Written task: Rewrite the records below with "series" replaced by "data group" and everything else unchanged. Leave out the pictures.

........

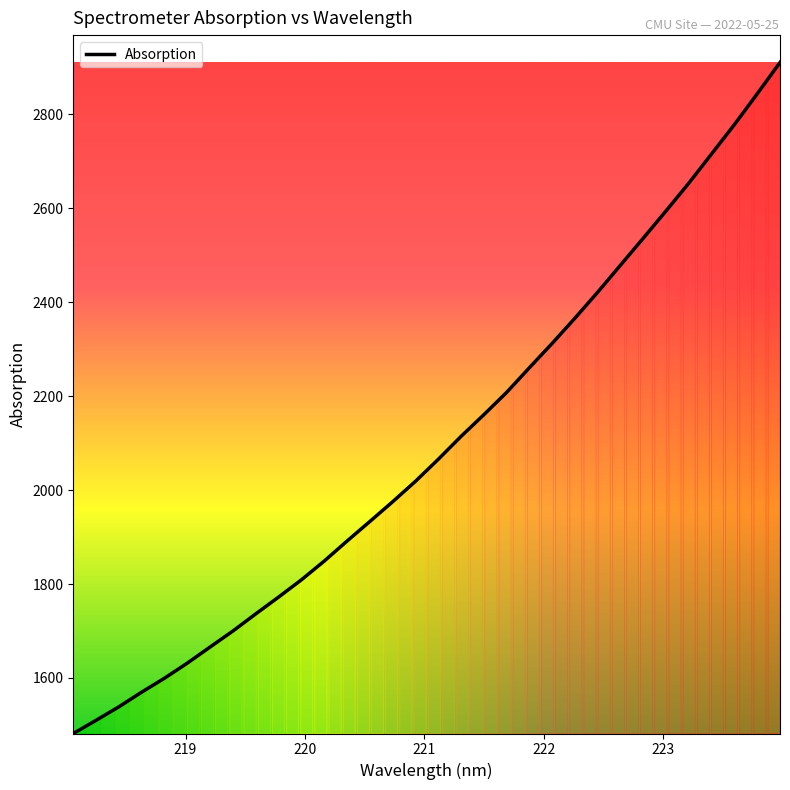

What is the minimum value shown in the chart?

1481.8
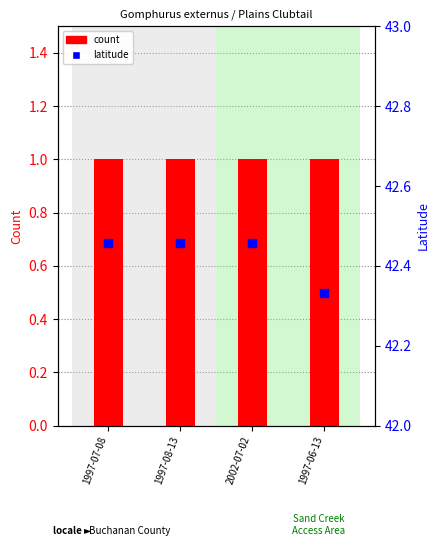

At which category is the sum across all series the highest?

1997-07-08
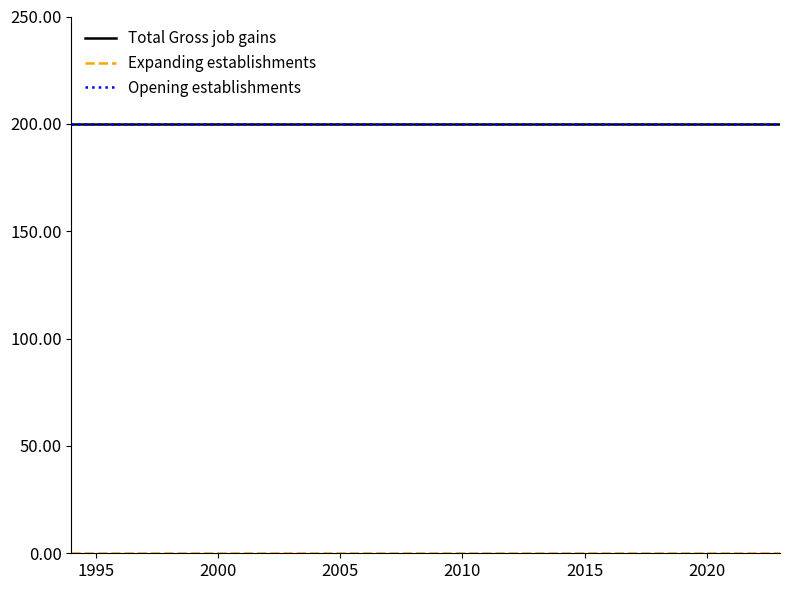

Does the chart have visible grid lines?

No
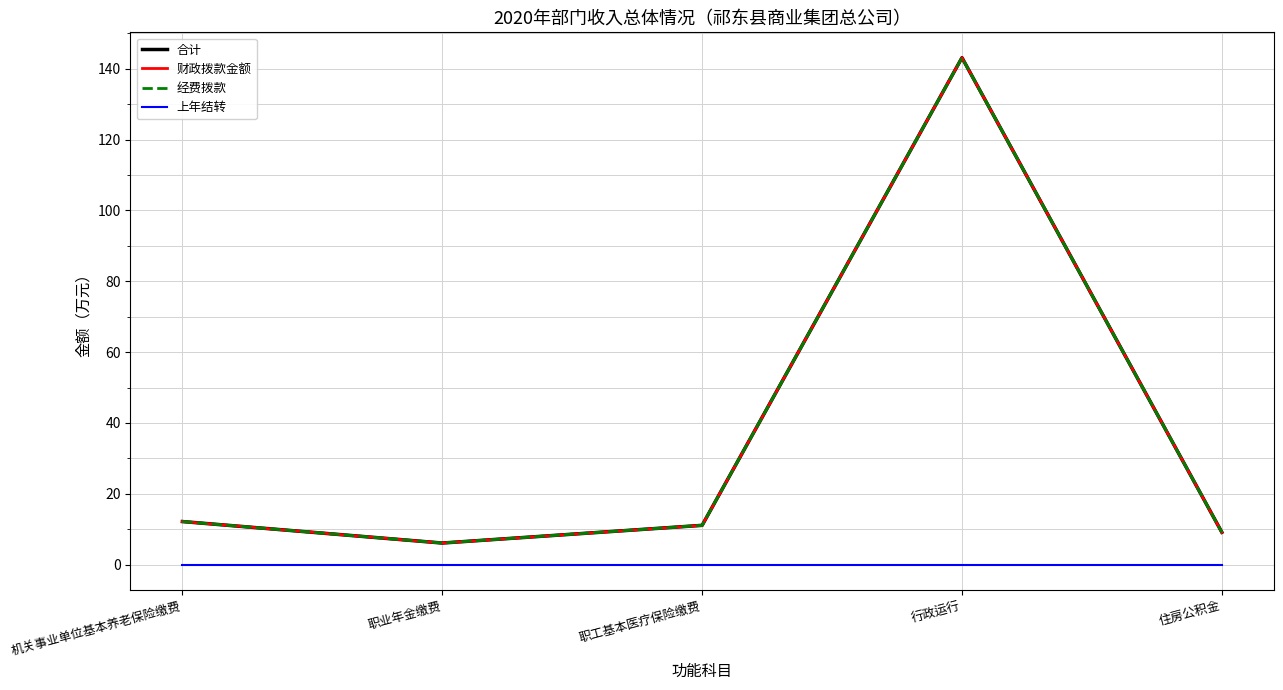

Is this an area chart (filled region under the line)?

No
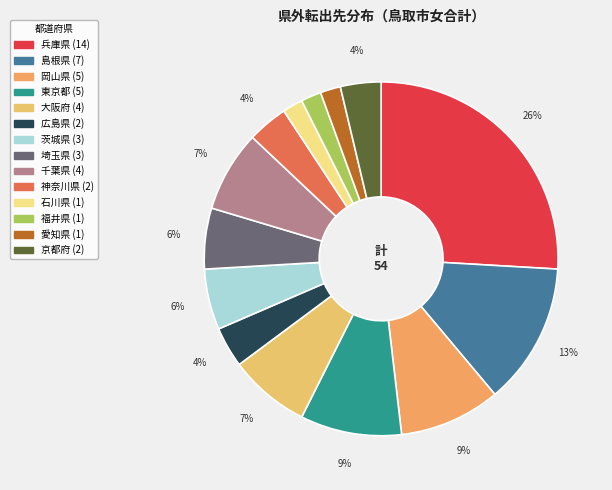

What is the change in value from 島根県 to 石川県?

-6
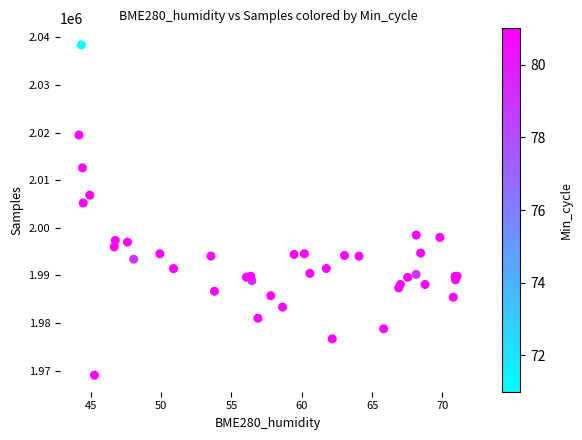

What Y value in the scatter plot is closest to 2003742?

2005224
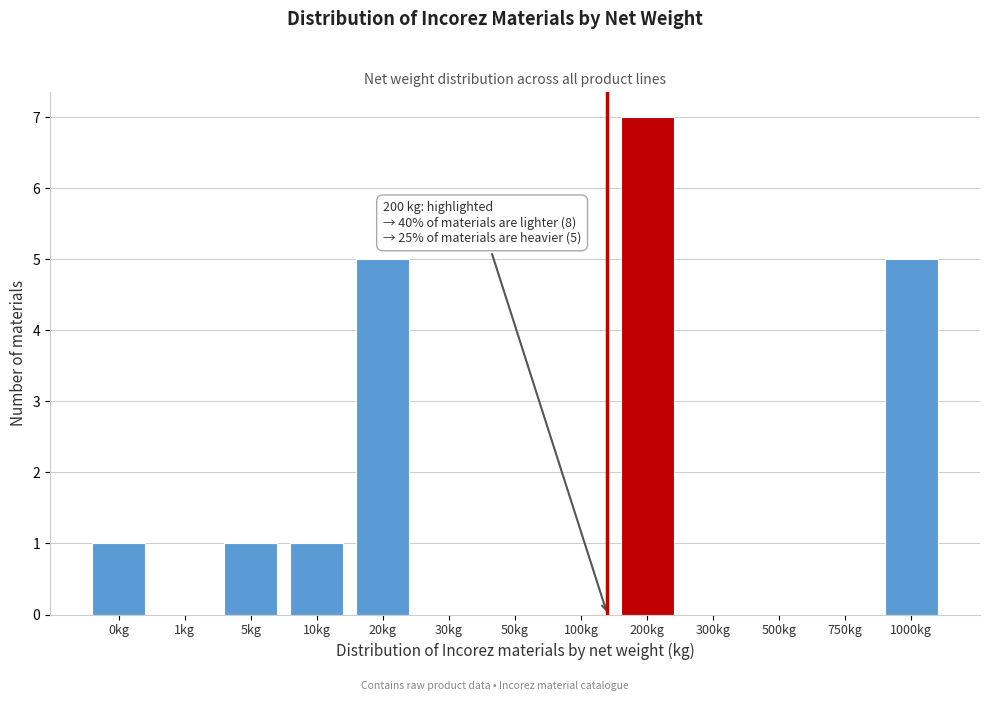

Reading left to right, transcribe all the data shown in this chart.

0kg=1	1kg=0	5kg=1	10kg=1	20kg=5	30kg=0	50kg=0	100kg=0	200kg=7	300kg=0	500kg=0	750kg=0	1000kg=5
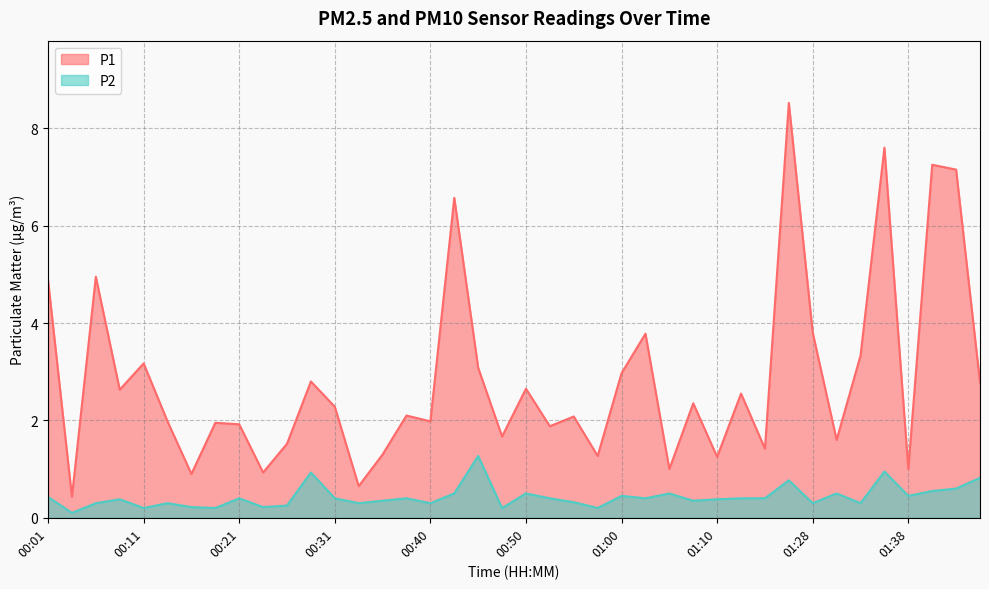

The P1 series shows 1.6 at 00:43. True or false?

False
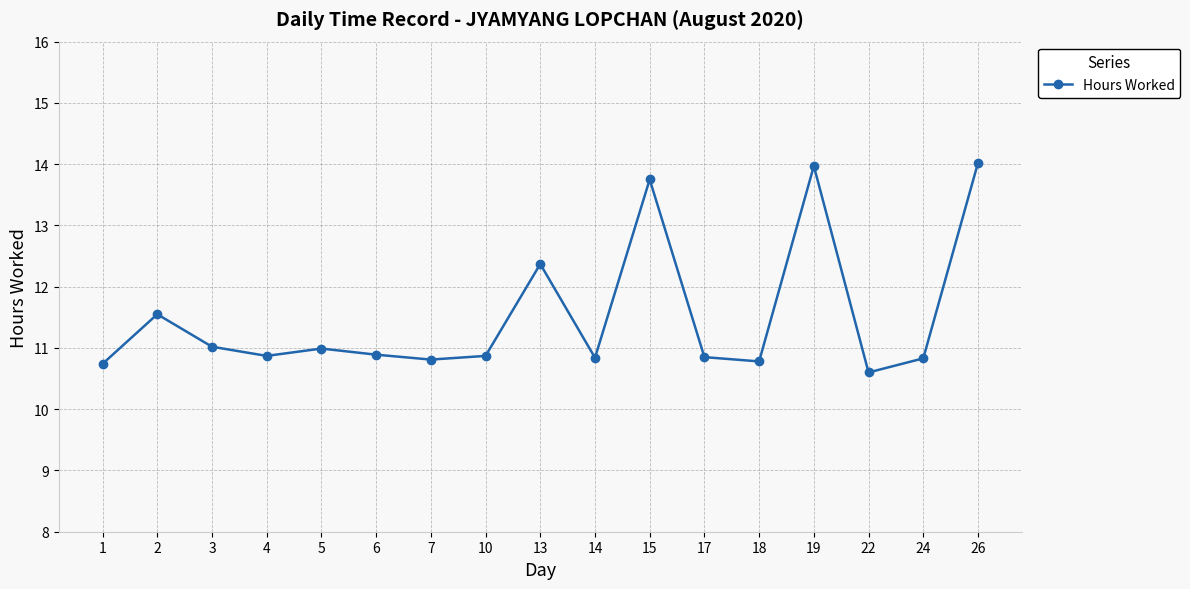

Between 1 and 26, which is larger?

26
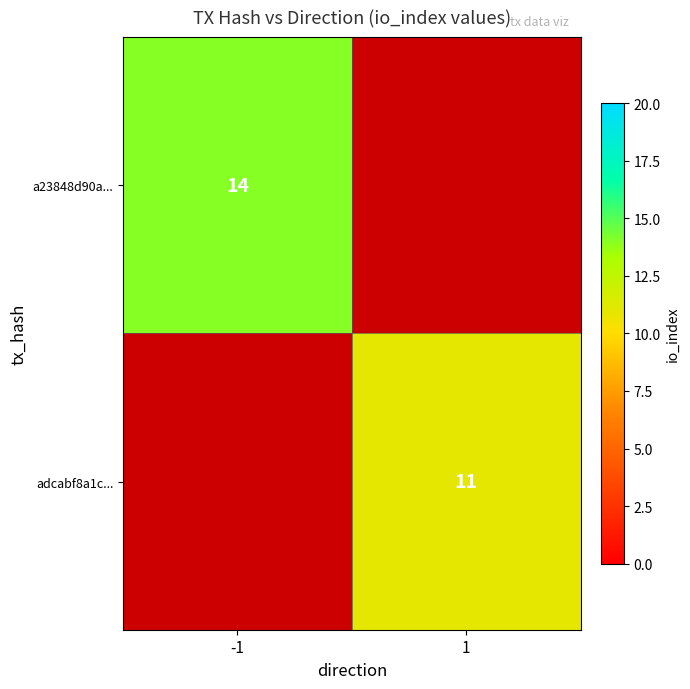

Which series has the largest total across all categories?

a23848d90a...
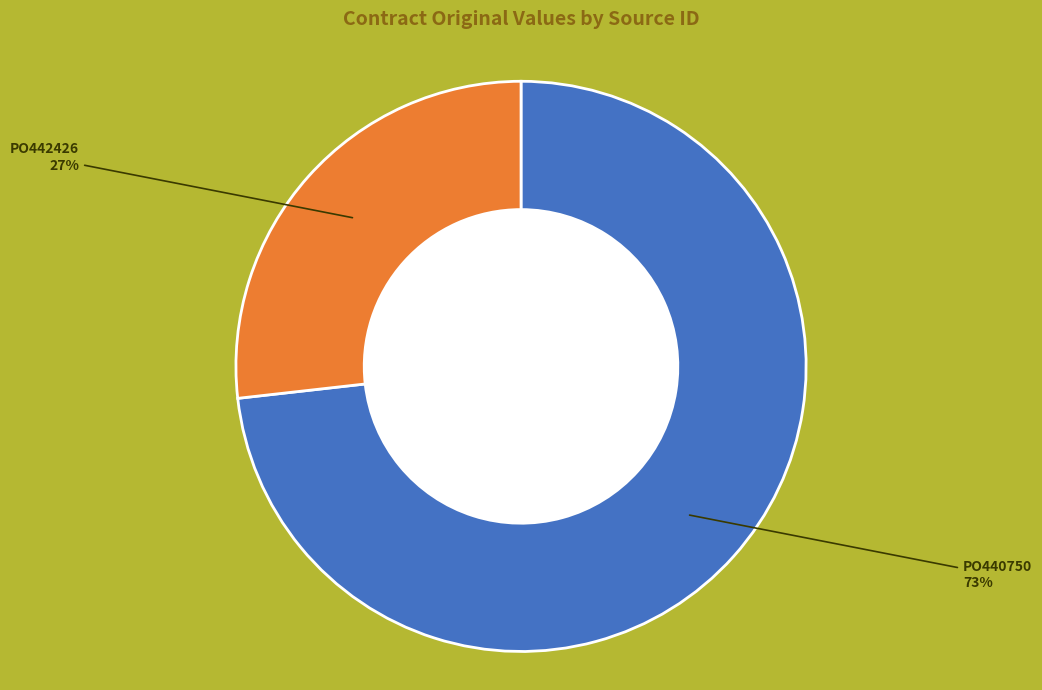

How many slices are in this pie chart?

2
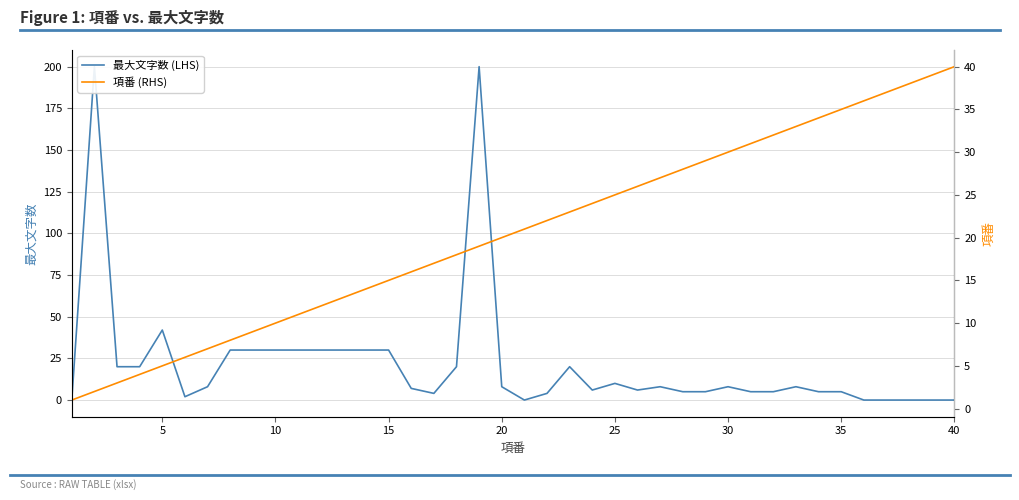

How many values in the 項番 (RHS) series exceed 21?

19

........

Output of the exercise:
What is the minimum value shown in the chart?

1481.8

At which category is the sum across all data group the highest?

1997-07-08

Does the chart have visible grid lines?

No

Is this an area chart (filled region under the line)?

No

What is the change in value from 島根県 to 石川県?

-6

What Y value in the scatter plot is closest to 2003742?

2005224

Reading left to right, transcribe all the data shown in this chart.

0kg=1	1kg=0	5kg=1	10kg=1	20kg=5	30kg=0	50kg=0	100kg=0	200kg=7	300kg=0	500kg=0	750kg=0	1000kg=5

The P1 data group shows 1.6 at 00:43. True or false?

False

Between 1 and 26, which is larger?

26

Which data group has the largest total across all categories?

a23848d90a...

How many slices are in this pie chart?

2

How many values in the 項番 (RHS) data group exceed 21?

19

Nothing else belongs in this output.